Batu sandungan yang dialami drg. Romi untuk menjadi seorang abdi masyarakat, menurut Imelda, tak seharusnya terjadi. Ia mendorong sebuah tatanan masyarakat yang non-diskriminasi dan setara dalam mengakses hak-hak sebagai warga negara.
“PSI menyarankan agar drg. Romi mendapatkan kembali hak sesuai hasil tes,” kata Imelda.
Imelda menegaskan, para penyandang disabilitas adalah orang-orang luar biasa yang juga punya kesempatan yang sama untuk bisa berdaya dan berprestasi. Seharusnya mereka di-encourage.

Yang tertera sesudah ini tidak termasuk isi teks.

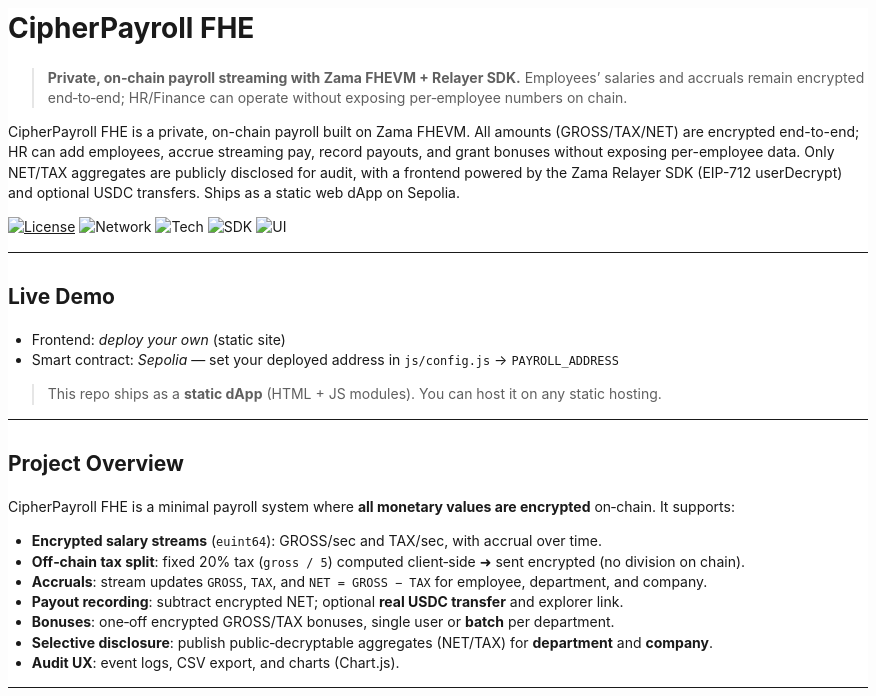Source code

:# CipherPayroll FHE

> **Private, on‑chain payroll streaming with Zama FHEVM + Relayer SDK.** Employees’ salaries and accruals remain encrypted end‑to‑end; HR/Finance can operate without exposing per‑employee numbers on chain.


CipherPayroll FHE is a private, on-chain payroll built on Zama FHEVM. All amounts (GROSS/TAX/NET) are encrypted end-to-end; HR can add employees, accrue streaming pay, record payouts, and grant bonuses without exposing per-employee data. Only NET/TAX aggregates are publicly disclosed for audit, with a frontend powered by the Zama Relayer SDK (EIP-712 userDecrypt) and optional USDC transfers. Ships as a static web dApp on Sepolia.

<p align="left">
  <a href="LICENSE"><img alt="License" src="https://img.shields.io/badge/License-MIT-blue.svg" /></a>
  <img alt="Network" src="https://img.shields.io/badge/Network-Sepolia-9467FF" />
  <img alt="Tech" src="https://img.shields.io/badge/FHEVM-Zama-0aa" />
  <img alt="SDK" src="https://img.shields.io/badge/Relayer%20SDK-%40zama--fhe-success" />
  <img alt="UI" src="https://img.shields.io/badge/UI-React%20%2B%20Chart.js-3b82f6" />
</p>

---

## Live Demo

* Frontend: *deploy your own* (static site)
* Smart contract: *Sepolia* — set your deployed address in `js/config.js` → `PAYROLL_ADDRESS`

> This repo ships as a **static dApp** (HTML + JS modules). You can host it on any static hosting.

---

## Project Overview

CipherPayroll FHE is a minimal payroll system where **all monetary values are encrypted** on‑chain. It supports:

* **Encrypted salary streams** (`euint64`): GROSS/sec and TAX/sec, with accrual over time.
* **Off‑chain tax split**: fixed 20% tax (`gross / 5`) computed client‑side ➜ sent encrypted (no division on chain).
* **Accruals**: stream updates `GROSS`, `TAX`, and `NET = GROSS − TAX` for employee, department, and company.
* **Payout recording**: subtract encrypted NET; optional **real USDC transfer** and explorer link.
* **Bonuses**: one‑off encrypted GROSS/TAX bonuses, single user or **batch** per department.
* **Selective disclosure**: publish public‑decryptable aggregates (NET/TAX) for **department** and **company**.
* **Audit UX**: event logs, CSV export, and charts (Chart.js).

---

“Karena mereka juga punya keinginan keras untuk maju, berprestasi dan mengabdi pada bangsa. Mereka tidak mau dimanja,” lanjut pegiat perlindungan perempuan, anak, dan kelompok disabilitas itu.
Selain itu, Imelda juga menyebut, jika penyandang disabilitas ini diberdayakan, akan banyak lahir tokoh-tokoh berprestasi. Sederet tokoh dunia membuktikan diri dengan prestasi luar biasa di tengah keterbatasan fisik dan psikis.
“Sudah banyak contoh saudara-saudara kita penyandang disabilitas yang berprestasi di berbagai bidang, seni, budaya, olahraga, iptek, dll,” kata Imelda.
Situasi ini, pungkas Imelda, juga menunjukkan masih adanya jurang antara kondisi ideal dengan kondisi rill di lapangan. Padahal negara telah menjamin hak-hak disabilitas dalam UU No 8 Tahun 2016 tentang Penyandang Disabilitas.